Y no es desorden en sí, es que han entrado muchas cosas en muy poco tiempo.
Juguetes nuevos que todavía no sabes dónde colocar, cajas que no contabas con tener, regalos repetidos, cosas pendientes de devolver o simplemente objetos que ahora mismo no encajan en ningún sitio concreto… Todo convive a la vez y la casa empieza a sentirse más llena de lo habitual.
Por qué a estas alturas de diciembre la casa se nota más saturada
Durante estas semanas, la prioridad es disfrutar. Estar con la gente, celebrar, dejar lo práctico para “cuando haya un rato”; y es normal, porque nadie se pone a reorganizar la casa en mitad de las fiestas.
Pero mientras tanto, las cosas han ido entrando; y ahora conviven lo nuevo y lo antiguo, lo que sabes que se queda y lo que todavía no tienes claro. Por eso, esa mezcla hace que cualquier intento de ordenar parezca más complicado de lo que realmente es.
La tentación de solucionarlo todo de golpe
En este punto del año es muy habitual querer “quitarse el tema de encima”. O se deja pasar porque ahora no apetece ponerse con ello, o se toman decisiones rápidas sólo para despejar un poco.
Pero ninguna de las dos suele funcionar bien.
Dejarlo pasar hace que el exceso se quede más tiempo del que debería; y decidir con prisa puede llevar a deshacerse de cosas que, con un poco de calma, sí tenían sentido.
Muchos regalos necesitan unos días para ver cómo encajan en la rutina. Hay cosas que acabarán volviendo a la tienda, otras que se regalarán y otras que simplemente se usarán más adelante.
Separar una cosa de la otra: espacio y decisiones
Una opción mucho más práctica es no intentar resolverlo todo a la vez. Primero, recupera tu espacio, y después, decide con calma.
Guardar temporalmente aquello que ahora mismo no sabes cómo gestionar permite que la casa vuelva a funcionar sin tener que tomar decisiones definitivas.

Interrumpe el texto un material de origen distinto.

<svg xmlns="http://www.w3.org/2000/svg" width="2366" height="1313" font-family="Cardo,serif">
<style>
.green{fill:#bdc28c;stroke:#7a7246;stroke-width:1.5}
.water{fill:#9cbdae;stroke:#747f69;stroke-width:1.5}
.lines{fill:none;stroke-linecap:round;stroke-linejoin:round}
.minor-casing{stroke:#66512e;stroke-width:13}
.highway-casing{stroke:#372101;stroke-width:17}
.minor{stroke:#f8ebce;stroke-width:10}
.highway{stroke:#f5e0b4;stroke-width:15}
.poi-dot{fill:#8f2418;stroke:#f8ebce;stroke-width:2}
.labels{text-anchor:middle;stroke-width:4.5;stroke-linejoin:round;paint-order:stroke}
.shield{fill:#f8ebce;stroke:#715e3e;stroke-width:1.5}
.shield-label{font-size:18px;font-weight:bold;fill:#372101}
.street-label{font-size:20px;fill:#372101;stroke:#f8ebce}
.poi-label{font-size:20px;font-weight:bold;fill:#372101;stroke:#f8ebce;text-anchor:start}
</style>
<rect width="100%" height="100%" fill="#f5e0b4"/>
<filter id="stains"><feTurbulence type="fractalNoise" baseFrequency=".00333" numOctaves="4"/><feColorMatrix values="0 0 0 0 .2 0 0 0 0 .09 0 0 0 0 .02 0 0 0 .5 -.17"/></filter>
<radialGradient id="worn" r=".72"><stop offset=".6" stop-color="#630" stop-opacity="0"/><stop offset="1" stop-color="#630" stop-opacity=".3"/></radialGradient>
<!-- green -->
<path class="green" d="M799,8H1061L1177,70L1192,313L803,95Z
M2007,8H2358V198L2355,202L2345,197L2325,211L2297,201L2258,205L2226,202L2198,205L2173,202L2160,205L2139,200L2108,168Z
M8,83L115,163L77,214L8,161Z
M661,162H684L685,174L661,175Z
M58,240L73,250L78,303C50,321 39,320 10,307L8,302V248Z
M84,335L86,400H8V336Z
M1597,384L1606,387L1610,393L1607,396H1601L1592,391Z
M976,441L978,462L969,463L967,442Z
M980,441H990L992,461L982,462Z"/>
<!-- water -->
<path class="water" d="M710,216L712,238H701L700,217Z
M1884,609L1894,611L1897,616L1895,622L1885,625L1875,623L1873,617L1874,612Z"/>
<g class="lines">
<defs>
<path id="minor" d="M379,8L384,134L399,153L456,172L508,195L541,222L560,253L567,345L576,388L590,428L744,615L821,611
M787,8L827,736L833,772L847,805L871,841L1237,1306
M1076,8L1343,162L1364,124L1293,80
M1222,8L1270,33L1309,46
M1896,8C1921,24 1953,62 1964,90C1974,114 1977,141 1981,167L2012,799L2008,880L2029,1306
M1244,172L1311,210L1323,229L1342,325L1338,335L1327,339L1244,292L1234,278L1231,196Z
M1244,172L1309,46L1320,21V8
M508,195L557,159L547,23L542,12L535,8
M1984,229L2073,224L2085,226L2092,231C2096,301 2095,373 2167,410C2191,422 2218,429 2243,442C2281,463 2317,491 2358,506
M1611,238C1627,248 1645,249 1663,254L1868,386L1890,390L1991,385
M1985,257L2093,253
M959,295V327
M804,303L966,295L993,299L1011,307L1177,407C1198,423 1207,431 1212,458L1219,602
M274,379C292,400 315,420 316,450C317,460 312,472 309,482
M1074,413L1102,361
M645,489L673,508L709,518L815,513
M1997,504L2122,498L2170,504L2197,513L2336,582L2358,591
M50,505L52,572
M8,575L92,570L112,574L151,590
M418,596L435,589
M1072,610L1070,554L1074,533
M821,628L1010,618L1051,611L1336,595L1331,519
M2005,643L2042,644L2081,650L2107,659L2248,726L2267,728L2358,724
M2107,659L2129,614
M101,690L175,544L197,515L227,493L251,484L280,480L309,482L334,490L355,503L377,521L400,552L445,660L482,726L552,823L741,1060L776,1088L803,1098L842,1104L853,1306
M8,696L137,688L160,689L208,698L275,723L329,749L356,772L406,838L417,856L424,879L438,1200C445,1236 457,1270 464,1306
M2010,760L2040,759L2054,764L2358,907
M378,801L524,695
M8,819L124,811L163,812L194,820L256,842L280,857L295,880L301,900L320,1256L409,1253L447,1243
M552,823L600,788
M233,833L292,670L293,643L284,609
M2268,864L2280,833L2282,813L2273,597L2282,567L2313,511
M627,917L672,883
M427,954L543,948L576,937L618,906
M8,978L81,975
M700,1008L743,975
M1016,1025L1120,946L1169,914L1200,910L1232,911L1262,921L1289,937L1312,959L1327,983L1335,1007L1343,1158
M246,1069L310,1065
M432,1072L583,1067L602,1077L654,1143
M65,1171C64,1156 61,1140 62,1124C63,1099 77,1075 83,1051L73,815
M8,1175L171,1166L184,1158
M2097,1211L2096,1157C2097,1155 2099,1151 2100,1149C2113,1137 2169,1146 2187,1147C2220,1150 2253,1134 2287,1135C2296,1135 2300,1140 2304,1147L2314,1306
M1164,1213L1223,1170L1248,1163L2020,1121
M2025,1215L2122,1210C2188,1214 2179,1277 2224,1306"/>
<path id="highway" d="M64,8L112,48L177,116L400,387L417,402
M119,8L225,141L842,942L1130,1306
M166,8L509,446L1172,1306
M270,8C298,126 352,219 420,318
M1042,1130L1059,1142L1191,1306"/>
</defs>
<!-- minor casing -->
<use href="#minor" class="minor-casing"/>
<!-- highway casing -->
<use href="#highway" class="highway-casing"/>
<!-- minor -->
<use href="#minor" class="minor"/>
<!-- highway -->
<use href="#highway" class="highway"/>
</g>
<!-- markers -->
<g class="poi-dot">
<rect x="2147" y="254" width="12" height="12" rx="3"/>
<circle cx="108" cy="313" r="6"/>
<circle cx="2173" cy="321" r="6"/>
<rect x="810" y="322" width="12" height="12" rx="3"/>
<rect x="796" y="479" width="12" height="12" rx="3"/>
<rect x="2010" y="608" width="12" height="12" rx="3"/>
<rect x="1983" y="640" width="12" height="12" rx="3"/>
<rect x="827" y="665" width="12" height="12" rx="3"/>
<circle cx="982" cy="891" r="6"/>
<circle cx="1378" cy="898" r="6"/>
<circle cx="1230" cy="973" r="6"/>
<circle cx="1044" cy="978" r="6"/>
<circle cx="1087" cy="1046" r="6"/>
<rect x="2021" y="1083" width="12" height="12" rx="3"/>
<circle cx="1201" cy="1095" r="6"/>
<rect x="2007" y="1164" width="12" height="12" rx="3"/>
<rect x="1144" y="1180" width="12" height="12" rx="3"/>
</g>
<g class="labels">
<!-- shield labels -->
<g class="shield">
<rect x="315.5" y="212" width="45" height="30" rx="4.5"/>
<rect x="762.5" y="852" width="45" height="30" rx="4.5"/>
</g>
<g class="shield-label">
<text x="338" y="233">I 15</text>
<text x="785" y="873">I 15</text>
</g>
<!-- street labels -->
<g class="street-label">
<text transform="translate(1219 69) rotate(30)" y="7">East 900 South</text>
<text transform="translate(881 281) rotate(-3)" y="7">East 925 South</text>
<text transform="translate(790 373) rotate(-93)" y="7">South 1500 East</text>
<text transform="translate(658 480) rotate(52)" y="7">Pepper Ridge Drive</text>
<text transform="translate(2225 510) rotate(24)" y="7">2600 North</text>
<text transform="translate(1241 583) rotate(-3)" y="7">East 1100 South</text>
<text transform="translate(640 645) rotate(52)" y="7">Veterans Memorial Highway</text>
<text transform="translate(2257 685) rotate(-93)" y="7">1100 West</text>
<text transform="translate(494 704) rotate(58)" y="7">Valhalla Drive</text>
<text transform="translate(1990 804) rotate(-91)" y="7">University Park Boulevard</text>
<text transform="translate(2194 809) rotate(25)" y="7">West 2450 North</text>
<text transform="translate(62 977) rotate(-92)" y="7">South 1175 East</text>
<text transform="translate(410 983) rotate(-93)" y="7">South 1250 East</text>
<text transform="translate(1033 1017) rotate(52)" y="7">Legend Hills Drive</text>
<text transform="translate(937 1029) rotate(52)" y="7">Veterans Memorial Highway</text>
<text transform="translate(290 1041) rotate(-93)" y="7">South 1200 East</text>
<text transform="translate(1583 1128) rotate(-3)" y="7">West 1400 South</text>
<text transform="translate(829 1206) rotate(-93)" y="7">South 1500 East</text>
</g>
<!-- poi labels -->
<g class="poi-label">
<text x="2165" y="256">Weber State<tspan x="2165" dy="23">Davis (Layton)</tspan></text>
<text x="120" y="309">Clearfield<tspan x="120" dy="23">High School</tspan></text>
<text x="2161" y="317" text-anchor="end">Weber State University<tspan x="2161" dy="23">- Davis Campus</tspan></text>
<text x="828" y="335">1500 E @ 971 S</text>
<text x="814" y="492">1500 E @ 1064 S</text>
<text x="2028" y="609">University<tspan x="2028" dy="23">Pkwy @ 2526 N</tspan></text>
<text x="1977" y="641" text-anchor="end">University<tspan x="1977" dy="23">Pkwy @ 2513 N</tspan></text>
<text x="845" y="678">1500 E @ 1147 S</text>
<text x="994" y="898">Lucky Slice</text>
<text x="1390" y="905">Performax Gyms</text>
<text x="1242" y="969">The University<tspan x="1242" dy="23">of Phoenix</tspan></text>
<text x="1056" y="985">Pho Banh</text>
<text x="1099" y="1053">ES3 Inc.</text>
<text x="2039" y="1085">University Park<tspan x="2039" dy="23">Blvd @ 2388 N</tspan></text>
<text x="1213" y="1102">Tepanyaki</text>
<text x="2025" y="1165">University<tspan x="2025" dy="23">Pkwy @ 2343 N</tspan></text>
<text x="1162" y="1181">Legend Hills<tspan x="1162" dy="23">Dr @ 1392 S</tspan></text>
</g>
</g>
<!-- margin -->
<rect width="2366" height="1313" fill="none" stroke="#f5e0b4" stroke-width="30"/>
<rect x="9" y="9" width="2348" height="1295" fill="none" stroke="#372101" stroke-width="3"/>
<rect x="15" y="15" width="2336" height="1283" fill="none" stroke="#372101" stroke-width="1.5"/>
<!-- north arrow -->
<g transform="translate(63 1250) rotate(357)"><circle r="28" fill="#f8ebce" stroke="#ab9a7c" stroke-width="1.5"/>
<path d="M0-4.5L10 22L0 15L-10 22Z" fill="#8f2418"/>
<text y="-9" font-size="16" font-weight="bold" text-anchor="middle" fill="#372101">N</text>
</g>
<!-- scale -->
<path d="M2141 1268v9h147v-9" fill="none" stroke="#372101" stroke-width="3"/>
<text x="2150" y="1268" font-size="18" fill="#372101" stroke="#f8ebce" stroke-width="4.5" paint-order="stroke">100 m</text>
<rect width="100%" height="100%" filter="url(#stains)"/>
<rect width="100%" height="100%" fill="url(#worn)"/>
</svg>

Por eso, en este momento, muchas personas optan por apoyarse en un trastero como solución puntual. No como algo definitivo, sino como un espacio intermedio. Por eso, Globalbox te permite guardar durante unas semanas lo que ahora mismo sobra en casa y te ayuda a decidir qué hacer con ello más adelante, sin presión y sin prisas.

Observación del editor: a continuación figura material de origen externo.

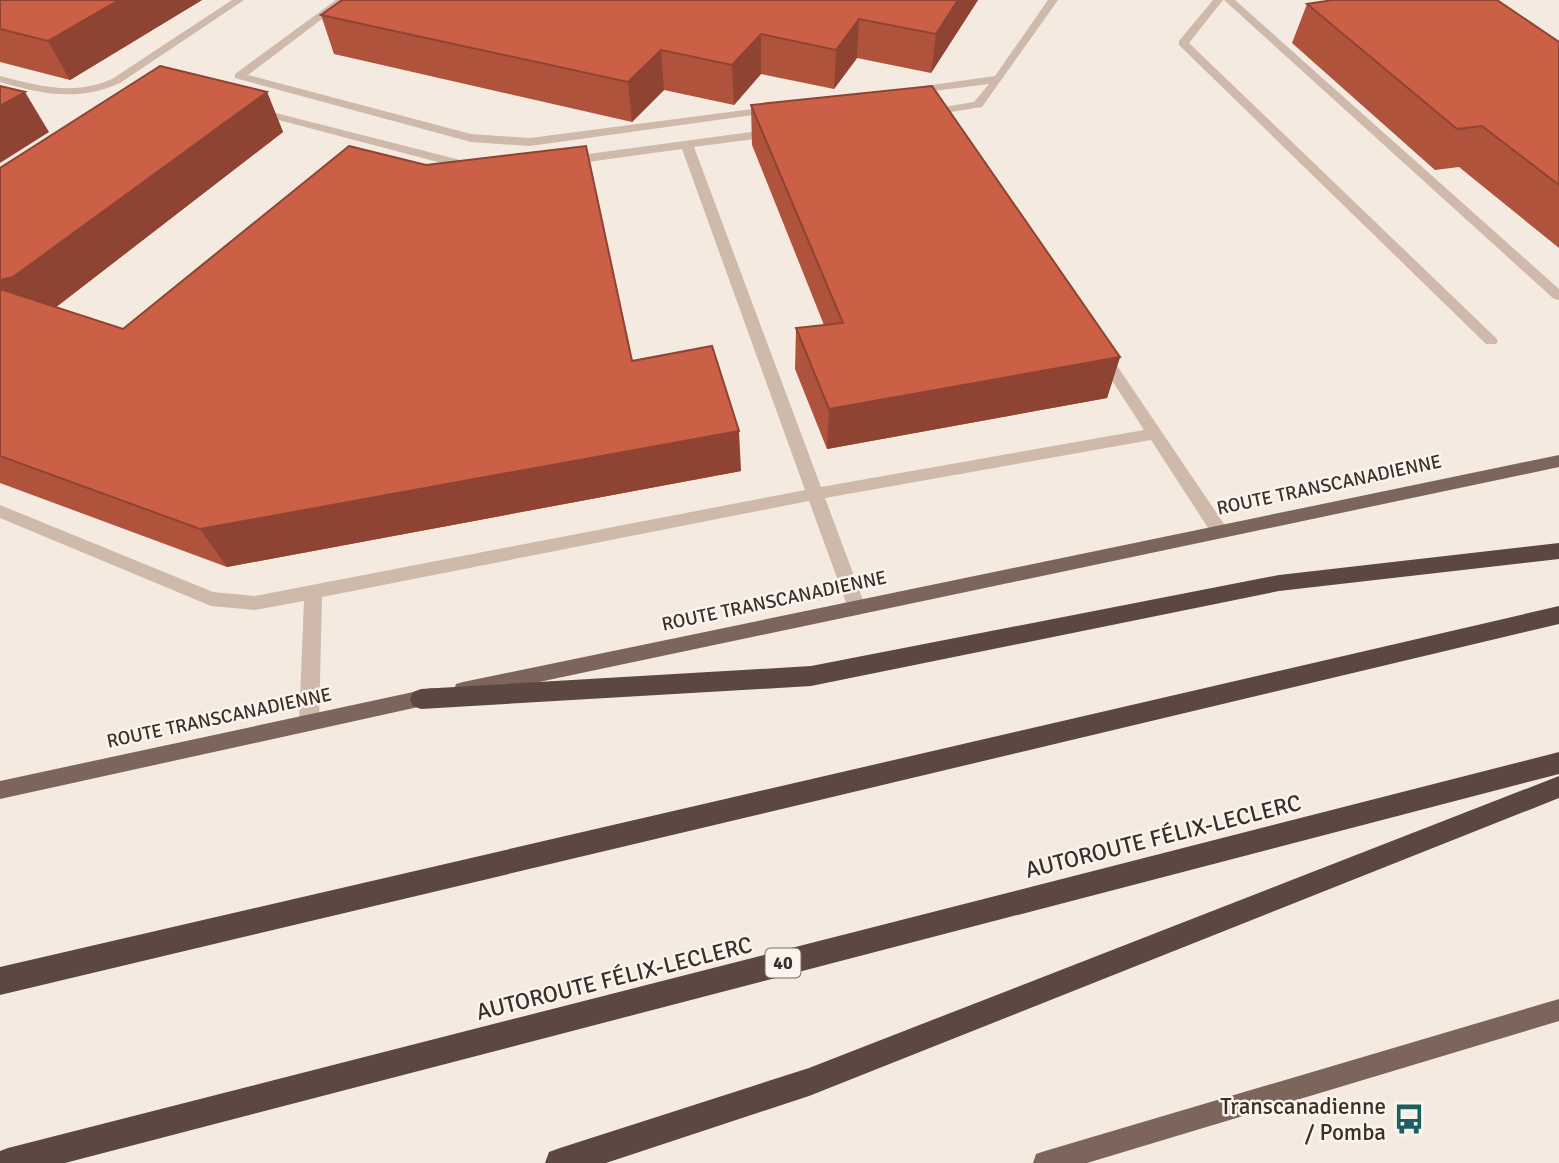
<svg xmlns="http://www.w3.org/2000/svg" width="1559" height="1163" font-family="Signika,sans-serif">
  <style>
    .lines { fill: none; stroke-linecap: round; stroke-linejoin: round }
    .minor { fill: #ceb9ab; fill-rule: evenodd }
    .major { fill: #7e655b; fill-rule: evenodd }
    .highway { fill: #5c4841; fill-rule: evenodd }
    .wall { fill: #af533d }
    .shaded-wall { fill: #8f4332 }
    .building { fill: #cc6047; stroke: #8f4332; stroke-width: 2 }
    .labels { text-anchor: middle; stroke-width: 5; stroke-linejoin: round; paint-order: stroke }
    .shield { fill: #fbf4ed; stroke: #756a64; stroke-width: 2 }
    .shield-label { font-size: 18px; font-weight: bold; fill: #3b2f2a }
    .street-label { font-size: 19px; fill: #3b2f2a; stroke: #fbf4ed }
    .near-street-label { font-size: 23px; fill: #3b2f2a; stroke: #fbf4ed }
    .near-poi-label { font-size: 23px; fill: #3b2f2a; stroke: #fbf4ed; text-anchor: end }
  </style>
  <rect width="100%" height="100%" fill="#f4eae0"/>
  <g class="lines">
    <path class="minor" d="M 232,0 L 244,0 L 120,83 C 78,102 42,94 0,82 L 0,76 C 39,86 73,96 112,79 Z
      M 336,0 L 347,0 L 248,75 L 471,134 L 530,138 L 775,106 L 781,109 L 775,112 L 530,146 L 471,142 L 235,78 L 235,74 Z
      M 1048,0 L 1058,0 L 982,107 L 944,113 L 938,110 L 944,107 L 974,102 L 989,84 L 910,94 L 904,91 L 910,88 L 995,76 Z
      M 1213,0 L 1223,0 L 1189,43 L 1496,338 L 1498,341 L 1496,344 L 1486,344 L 1179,45 L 1179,41 Z
      M 1224,0 L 1235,0 L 1559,289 L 1559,300 L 1554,299 Z
      M 256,108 L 476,164 L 478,167 L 472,171 L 252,113 L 250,111 Z
      M 774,129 L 778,130 L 778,136 L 694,147 L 821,487 L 1144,430 L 1095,354 L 1102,349 L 1107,351 L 1226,527 L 1228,532 L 1226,537 L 1214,537 L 1151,440 L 825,498 L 866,608 L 863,613 L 857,615 L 851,613 L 848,608 L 809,501 L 322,597 L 319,723 L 316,729 L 309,731 L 302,729 L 299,723 L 304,601 L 255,610 L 211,606 L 0,518 L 0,505 L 213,592 L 255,596 L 805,490 L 682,149 L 566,165 L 560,161 L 566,157 Z"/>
    <path class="major" d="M 1559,455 L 1559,467 L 463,698 L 456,696 L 454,690 L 456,684 L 463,682 Z
      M 432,688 L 439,690 L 441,696 L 439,702 L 432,704 L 0,799 L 0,781 Z
      M 1559,999 L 1559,1021 L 1087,1163 L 1033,1163 L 1036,1154 L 1045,1151 Z"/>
    <path class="highway" d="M 1559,543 L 1559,559 L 1279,591 L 811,686 L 421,709 L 413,706 L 410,699 L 413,692 L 421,689 L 811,666 L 1279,575 Z
      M 1559,606 L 1559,624 L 0,995 L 0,967 Z
      M 1559,752 L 1559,774 L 65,1163 L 0,1163 L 0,1151 L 8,1148 Z
      M 1559,776 L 1559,798 L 809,1096 L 606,1163 L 545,1163 L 549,1152 L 560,1148 L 809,1068 Z"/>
  </g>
  <path class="wall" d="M 0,0 L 202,0 L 70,80 L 0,62 Z
    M 342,0 L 978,0 L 931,73 L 857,58 L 834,89 L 761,74 L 734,105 L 664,90 L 632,122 L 334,54 L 321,15 Z
    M 1307,4 L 1559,42 L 1559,248 L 1459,167 L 1435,170 L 1292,43 Z
    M 267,92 L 283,132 L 56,307 L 123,329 L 632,361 L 741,471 L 227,567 L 0,483 L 0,168 Z
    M 751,105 L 1120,357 L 1107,398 L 827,449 L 795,369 L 796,328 L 824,325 L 752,145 Z"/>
  <path class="shaded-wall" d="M 119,0 L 202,0 L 70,80 L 48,41 Z
    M 958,0 L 978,0 L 931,73 L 936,34 Z
    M 859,19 L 857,58 L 834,89 L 836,50 Z
    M 761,34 L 761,74 L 734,105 L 732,65 Z
    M 661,50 L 664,90 L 632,122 L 628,82 Z
    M 25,92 L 49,132 L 0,163 L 0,106 Z
    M 267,92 L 283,132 L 42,318 L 0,304 L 0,280 Z
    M 1120,357 L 1107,398 L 827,449 L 829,409 Z
    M 739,431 L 741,471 L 227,567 L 200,529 Z"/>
  <path class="building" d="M 0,0 L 119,0 L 48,41 L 0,29 Z
    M 342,0 L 958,0 L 936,34 L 859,19 L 836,50 L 761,34 L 732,65 L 661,50 L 628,82 L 321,15 Z
    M 1333,0 L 1497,0 L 1559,42 L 1559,185 L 1482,126 L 1457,129 L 1307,4 Z
    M 160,66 L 267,92 L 13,277 L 0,280 L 0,168 Z
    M 0,86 L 25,92 L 0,106 Z
    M 932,86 L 1120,357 L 829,409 L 796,328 L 843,323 L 751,105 Z
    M 349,146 L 426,165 L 586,146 L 632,361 L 712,346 L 739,431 L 200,529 L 0,456 L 0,289 L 123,329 Z"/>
  <defs>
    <g id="bus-bare" transform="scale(2.415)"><path d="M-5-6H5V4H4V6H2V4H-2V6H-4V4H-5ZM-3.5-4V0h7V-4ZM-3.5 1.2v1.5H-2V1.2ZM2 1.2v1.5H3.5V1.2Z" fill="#1d5e5f" stroke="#fbf4ed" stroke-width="2.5" paint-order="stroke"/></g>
  </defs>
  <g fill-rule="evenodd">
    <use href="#bus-bare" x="1409" y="1119"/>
  </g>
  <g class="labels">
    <rect class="shield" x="765.5" y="948.5" width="35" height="29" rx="5"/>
    <g class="shield-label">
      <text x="783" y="969">40</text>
    </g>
    <g class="street-label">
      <text transform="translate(1329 484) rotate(-12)" y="7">ROUTE TRANSCANADIENNE</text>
      <text transform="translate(774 600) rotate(-12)" y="7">ROUTE TRANSCANADIENNE</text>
      <text transform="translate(219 717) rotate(-12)" y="7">ROUTE TRANSCANADIENNE</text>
    </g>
    <g class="near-street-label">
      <text transform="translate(1163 836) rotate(-14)" y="8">AUTOROUTE FÉLIX-LECLERC</text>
      <text transform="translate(614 978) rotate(-14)" y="8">AUTOROUTE FÉLIX-LECLERC</text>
    </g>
    <g class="near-poi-label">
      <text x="1386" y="1114">Transcanadienne<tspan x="1386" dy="26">/ Pomba</tspan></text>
    </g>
  </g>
</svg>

Un sitio para recolocar, no para olvidar
Usado así, el trastero no es un lugar donde “apartar cosas”, sino donde dejarlas mientras decides su lugar real. A finales de diciembre suele ser especialmente útil para juguetes nuevos que todavía no tienen hueco, regalos duplicados, cajas pendientes de devolución o incluso objetos que quieres conservar, pero no necesitas tener delante ahora mismo.
Cuando sacas todo eso de casa, el cambio se nota rápido. El espacio se ve más claro, la casa vuelve a respirar y ordenar deja de sentirse como una tarea pesada. Simplemente fluye mejor.
Volver a sentir la casa como tuya, incluso antes de que acaben las fiestas
No hace falta esperar a que pase todo para recuperar esa sensación de orden. De hecho, hacerlo ahora tiene algo muy positivo: empiezas el nuevo año sin arrastrar el exceso de las últimas semanas.
Recuperar espacio no va de hacer limpieza radical ni de tomar decisiones definitivas en pleno final de diciembre. Va de darte un poco de margen. De colocar las cosas donde no estorben mientras decides, con tranquilidad, qué papel van a tener en tu día a día.
Porque el “después de Navidad” no es un día concreto del calendario. Y gestionarlo con calma y con espacio marca una diferencia enorme en cómo empiezas lo que viene.